Evolution is the product of a thousand stories. Individual organisms are born, reproduce, and die. The net result of these individual life stories over broad spans of time is evolution. At first glance, it might seem impossible to model this process over more than one or two generations. And yet scientific progress relies on creating simple models and confronting them with data. How can we evaluate models that consider evolution over millions of generations?
There is a solution: we can rely on the properties of large numbers to create simple models that represent, in broad brushstrokes, the types of changes that take place over evolutionary time. We can then compare these models to data in ways that will allow us to gain insights into evolution.
This book is about constructing and testing mathematical models of evolution.
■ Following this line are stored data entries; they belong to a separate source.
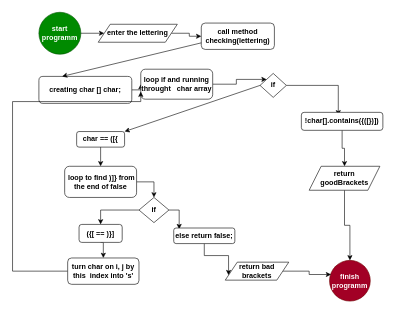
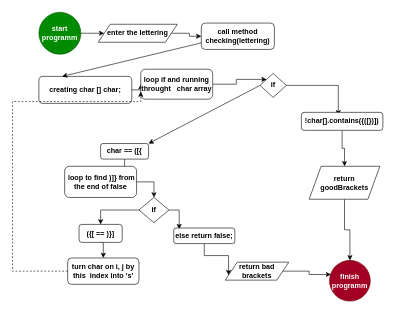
  <mxCell id="0" />
  <mxCell id="1" parent="0" />
  <mxCell id="2" style="edgeStyle=orthogonalEdgeStyle;rounded=0;orthogonalLoop=1;jettySize=auto;html=1;exitX=1;exitY=0.5;exitDx=0;exitDy=0;entryX=0;entryY=0.5;entryDx=0;entryDy=0;" parent="1" source="3" target="5" edge="1"><mxGeometry relative="1" as="geometry" /></mxCell>
  <mxCell id="3" value="&lt;b&gt;start programm&lt;/b&gt;" style="ellipse;whiteSpace=wrap;html=1;aspect=fixed;fillColor=#008a00;fontColor=#ffffff;strokeColor=#005700;" parent="1" vertex="1"><mxGeometry x="64" y="20" width="70" height="70" as="geometry" /></mxCell>
  <mxCell id="4" style="edgeStyle=orthogonalEdgeStyle;rounded=0;orthogonalLoop=1;jettySize=auto;html=1;exitX=1;exitY=0.5;exitDx=0;exitDy=0;entryX=0;entryY=0.5;entryDx=0;entryDy=0;" parent="1" source="5" target="6" edge="1"><mxGeometry relative="1" as="geometry" /></mxCell>
  <mxCell id="5" value="&lt;b&gt;enter the lettering&lt;/b&gt;" style="shape=parallelogram;perimeter=parallelogramPerimeter;whiteSpace=wrap;html=1;fixedSize=1;" parent="1" vertex="1"><mxGeometry x="163" y="40" width="132" height="30" as="geometry" /></mxCell>
  <mxCell id="6" value="&lt;b&gt;call method checking(lettering)&lt;/b&gt;" style="rounded=1;whiteSpace=wrap;html=1;" parent="1" vertex="1"><mxGeometry x="335" y="38" width="122" height="44" as="geometry" /></mxCell>
  <mxCell id="7" style="edgeStyle=orthogonalEdgeStyle;rounded=0;orthogonalLoop=1;jettySize=auto;html=1;exitX=1;exitY=0.5;exitDx=0;exitDy=0;entryX=0;entryY=0.5;entryDx=0;entryDy=0;" parent="1" source="8" target="10" edge="1"><mxGeometry relative="1" as="geometry" /></mxCell>
  <mxCell id="8" value="&lt;b&gt;creating char [] char;&lt;/b&gt;" style="rounded=1;whiteSpace=wrap;html=1;" parent="1" vertex="1"><mxGeometry x="64" y="127" width="155" height="45" as="geometry" /></mxCell>
  <mxCell id="9" style="edgeStyle=orthogonalEdgeStyle;rounded=0;orthogonalLoop=1;jettySize=auto;html=1;exitX=1;exitY=0.5;exitDx=0;exitDy=0;entryX=0;entryY=0;entryDx=0;entryDy=0;" edge="1" parent="1" source="10" target="13"><mxGeometry relative="1" as="geometry" /></mxCell>
  <mxCell id="10" value="&lt;b&gt;loop if and running throught&amp;nbsp; &amp;nbsp;char array&lt;/b&gt;" style="rounded=1;whiteSpace=wrap;html=1;" parent="1" vertex="1"><mxGeometry x="234" y="115" width="120" height="50" as="geometry" /></mxCell>
  <mxCell id="11" value="" style="endArrow=classic;html=1;rounded=0;exitX=0;exitY=0.75;exitDx=0;exitDy=0;entryX=0.25;entryY=0;entryDx=0;entryDy=0;" parent="1" source="6" target="8" edge="1"><mxGeometry width="50" height="50" relative="1" as="geometry"><mxPoint x="222" y="291" as="sourcePoint" /><mxPoint x="272" y="241" as="targetPoint" /></mxGeometry></mxCell>
  <mxCell id="12" style="edgeStyle=orthogonalEdgeStyle;rounded=0;orthogonalLoop=1;jettySize=auto;html=1;exitX=1;exitY=0.5;exitDx=0;exitDy=0;entryX=0.453;entryY=0.167;entryDx=0;entryDy=0;entryPerimeter=0;" edge="1" parent="1" source="13" target="30"><mxGeometry relative="1" as="geometry" /></mxCell>
  <mxCell id="13" value="&lt;b&gt;if&lt;/b&gt;" style="rhombus;whiteSpace=wrap;html=1;" parent="1" vertex="1"><mxGeometry x="433" y="122" width="44" height="40" as="geometry" /></mxCell>
  <mxCell id="14" style="edgeStyle=orthogonalEdgeStyle;rounded=0;orthogonalLoop=1;jettySize=auto;html=1;exitX=0.5;exitY=1;exitDx=0;exitDy=0;entryX=0.5;entryY=0;entryDx=0;entryDy=0;" parent="1" source="15" target="18" edge="1"><mxGeometry relative="1" as="geometry" /></mxCell>
- <mxCell id="15" value="&lt;b&gt;char == ([{&lt;/b&gt;" style="rounded=1;whiteSpace=wrap;html=1;" parent="1" vertex="1"><mxGeometry x="127" y="219" width="80" height="26" as="geometry" /></mxCell>
+ <mxCell id="15" value="&lt;b&gt;char == ([{&lt;/b&gt;" style="rounded=1;whiteSpace=wrap;html=1;" parent="1" vertex="1"><mxGeometry x="167" y="239" width="80" height="26" as="geometry" /></mxCell>
  <mxCell id="16" value="" style="endArrow=classic;html=1;rounded=0;entryX=1;entryY=0;entryDx=0;entryDy=0;exitX=0;exitY=0.5;exitDx=0;exitDy=0;" parent="1" source="13" target="15" edge="1"><mxGeometry width="50" height="50" relative="1" as="geometry"><mxPoint x="324" y="261" as="sourcePoint" /><mxPoint x="374" y="211" as="targetPoint" /></mxGeometry></mxCell>
  <mxCell id="17" style="edgeStyle=orthogonalEdgeStyle;rounded=0;orthogonalLoop=1;jettySize=auto;html=1;exitX=1;exitY=0.5;exitDx=0;exitDy=0;entryX=0.5;entryY=0;entryDx=0;entryDy=0;" parent="1" source="18" target="21" edge="1"><mxGeometry relative="1" as="geometry" /></mxCell>
  <mxCell id="18" value="&lt;b&gt;&amp;nbsp;loop to find )]} from the end of false&lt;/b&gt;" style="rounded=1;whiteSpace=wrap;html=1;" parent="1" vertex="1"><mxGeometry x="107" y="277" width="120" height="52" as="geometry" /></mxCell>
  <mxCell id="19" style="edgeStyle=orthogonalEdgeStyle;rounded=0;orthogonalLoop=1;jettySize=auto;html=1;exitX=0;exitY=0.5;exitDx=0;exitDy=0;entryX=0.5;entryY=0;entryDx=0;entryDy=0;" parent="1" source="21" target="23" edge="1"><mxGeometry relative="1" as="geometry" /></mxCell>
  <mxCell id="20" style="edgeStyle=orthogonalEdgeStyle;rounded=0;orthogonalLoop=1;jettySize=auto;html=1;exitX=1;exitY=0.5;exitDx=0;exitDy=0;entryX=0.089;entryY=0.071;entryDx=0;entryDy=0;entryPerimeter=0;" parent="1" source="21" target="27" edge="1"><mxGeometry relative="1" as="geometry" /></mxCell>
  <mxCell id="21" value="&lt;b&gt;if&lt;/b&gt;" style="rhombus;whiteSpace=wrap;html=1;" parent="1" vertex="1"><mxGeometry x="231" y="329" width="50" height="42" as="geometry" /></mxCell>
  <mxCell id="22" style="edgeStyle=orthogonalEdgeStyle;rounded=0;orthogonalLoop=1;jettySize=auto;html=1;exitX=0.5;exitY=1;exitDx=0;exitDy=0;entryX=0.5;entryY=0;entryDx=0;entryDy=0;" parent="1" source="23" target="25" edge="1"><mxGeometry relative="1" as="geometry" /></mxCell>
  <mxCell id="23" value="&lt;b&gt;({[ == )}]&lt;/b&gt;" style="rounded=1;whiteSpace=wrap;html=1;" parent="1" vertex="1"><mxGeometry x="131" y="374" width="72" height="30" as="geometry" /></mxCell>
- <mxCell id="24" style="edgeStyle=orthogonalEdgeStyle;rounded=0;orthogonalLoop=1;jettySize=auto;html=1;exitX=0;exitY=0.5;exitDx=0;exitDy=0;entryX=0;entryY=0.75;entryDx=0;entryDy=0;" edge="1" parent="1" source="25" target="10"><mxGeometry relative="1" as="geometry"><mxPoint x="63" y="169" as="targetPoint" /><Array as="points"><mxPoint x="20" y="452" /><mxPoint x="20" y="169" /><mxPoint x="234" y="169" /></Array></mxGeometry></mxCell>
+ <mxCell id="24" style="edgeStyle=orthogonalEdgeStyle;rounded=0;orthogonalLoop=1;jettySize=auto;html=1;exitX=0;exitY=0.5;exitDx=0;exitDy=0;entryX=0;entryY=0.75;entryDx=0;entryDy=0;dashed=1;" edge="1" parent="1" source="25" target="10"><mxGeometry relative="1" as="geometry"><mxPoint x="63" y="169" as="targetPoint" /><Array as="points"><mxPoint x="20" y="452" /><mxPoint x="20" y="169" /><mxPoint x="234" y="169" /></Array></mxGeometry></mxCell>
  <mxCell id="25" value="&lt;b&gt;turn char on i, j by this&amp;nbsp; index into 's'&lt;/b&gt;" style="rounded=1;whiteSpace=wrap;html=1;" parent="1" vertex="1"><mxGeometry x="112" y="430" width="119" height="44" as="geometry" /></mxCell>
  <mxCell id="26" style="edgeStyle=orthogonalEdgeStyle;rounded=0;orthogonalLoop=1;jettySize=auto;html=1;exitX=0.5;exitY=1;exitDx=0;exitDy=0;entryX=0;entryY=0.75;entryDx=0;entryDy=0;" edge="1" parent="1" source="27" target="32"><mxGeometry relative="1" as="geometry" /></mxCell>
  <mxCell id="27" value="&lt;b&gt;else return false;&lt;/b&gt;" style="rounded=1;whiteSpace=wrap;html=1;" parent="1" vertex="1"><mxGeometry x="289" y="380" width="102" height="26" as="geometry" /></mxCell>
  <mxCell id="28" value="&lt;b&gt;finish programm&lt;/b&gt;" style="ellipse;whiteSpace=wrap;html=1;aspect=fixed;fontSize=12;fillColor=#a20025;fontColor=#ffffff;strokeColor=#6F0000;" vertex="1" parent="1"><mxGeometry x="549" y="434" width="68" height="68" as="geometry" /></mxCell>
  <mxCell id="29" style="edgeStyle=orthogonalEdgeStyle;rounded=0;orthogonalLoop=1;jettySize=auto;html=1;exitX=0.5;exitY=1;exitDx=0;exitDy=0;entryX=0.5;entryY=0;entryDx=0;entryDy=0;" edge="1" parent="1" source="30" target="34"><mxGeometry relative="1" as="geometry" /></mxCell>
  <mxCell id="30" value="&lt;b&gt;!char[].contains({([})])&lt;/b&gt;" style="rounded=1;whiteSpace=wrap;html=1;" vertex="1" parent="1"><mxGeometry x="502" y="187" width="136" height="30" as="geometry" /></mxCell>
  <mxCell id="31" style="edgeStyle=orthogonalEdgeStyle;rounded=0;orthogonalLoop=1;jettySize=auto;html=1;exitX=1;exitY=0.5;exitDx=0;exitDy=0;entryX=0.038;entryY=0.347;entryDx=0;entryDy=0;entryPerimeter=0;" edge="1" parent="1" source="32" target="28"><mxGeometry relative="1" as="geometry" /></mxCell>
  <mxCell id="32" value="&lt;b&gt;return bad brackets&lt;/b&gt;" style="shape=parallelogram;perimeter=parallelogramPerimeter;whiteSpace=wrap;html=1;fixedSize=1;" vertex="1" parent="1"><mxGeometry x="375" y="437" width="106" height="30" as="geometry" /></mxCell>
  <mxCell id="33" style="edgeStyle=orthogonalEdgeStyle;rounded=0;orthogonalLoop=1;jettySize=auto;html=1;exitX=0.5;exitY=1;exitDx=0;exitDy=0;" edge="1" parent="1" source="34" target="28"><mxGeometry relative="1" as="geometry" /></mxCell>
- <mxCell id="34" value="&lt;b&gt;return goodBrackets&lt;/b&gt;" style="shape=parallelogram;perimeter=parallelogramPerimeter;whiteSpace=wrap;html=1;fixedSize=1;" vertex="1" parent="1"><mxGeometry x="515" y="277" width="118" height="40" as="geometry" /></mxCell>
+ <mxCell id="34" value="&lt;b&gt;return goodBrackets&lt;/b&gt;" style="shape=parallelogram;perimeter=parallelogramPerimeter;whiteSpace=wrap;html=1;fixedSize=1;" vertex="1" parent="1"><mxGeometry x="515" y="277" width="118" height="55" as="geometry" /></mxCell>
In my view the best comparative approaches have two features. First, the most useful methods emphasize parameter estimation over test statistics and P-values. Ideal methods fit models that we care about and estimate parameters that have a clear biological interpretation. To be useful, methods must also recognize and quantify uncertainty in our parameter estimates. Second, many useful methods involve model selection, the process of using data to objectively select the best model from a set of possibilities. When we use a model selection approach, we take advantage of the fact that patterns in empirical data sets will reject some models as implausible and support the predictions of others. This sort of approach can be a nice way to connect the results of a statistical analysis to a particular biological question.
In this chapter, I will first give a brief overview of standard hypothesis testing in the context of phylogenetic comparative methods. However, standard hypothesis testing can be limited in complex, real-world situations, such as those encountered commonly in comparative biology. I will then review two other statistical approaches, maximum likelihood and Bayesian analysis, that are often more useful for comparative methods. This latter discussion will cover both parameter estimation and model selection.
All of the basic statistical approaches presented here will be applied to evolutionary problems in later chapters. It can be hard to understand abstract statistical concepts without examples. So, throughout this part of the chapter, I will refer back to a simple example.
A common simple example in statistics involves flipping coins. To fit with the theme of this book, however, I will change this to flipping a lizard (needless to say, do not try this at home!). Suppose you have a lizard with two sides, “heads” and “tails.” You want to flip the lizard to help make decisions in your life. However, you do not know if this is a fair lizard, where the probability of obtaining heads is 0.5, or not. Perhaps, for example, lizards have a cat-like ability to right themselves when flipped. As an experiment, you flip the lizard 100 times, and obtain heads 63 of those times. Thus, 63 heads out of 100 lizard flips is your data; we will use model comparisons to try to see what these data tell us about models of lizard flipping.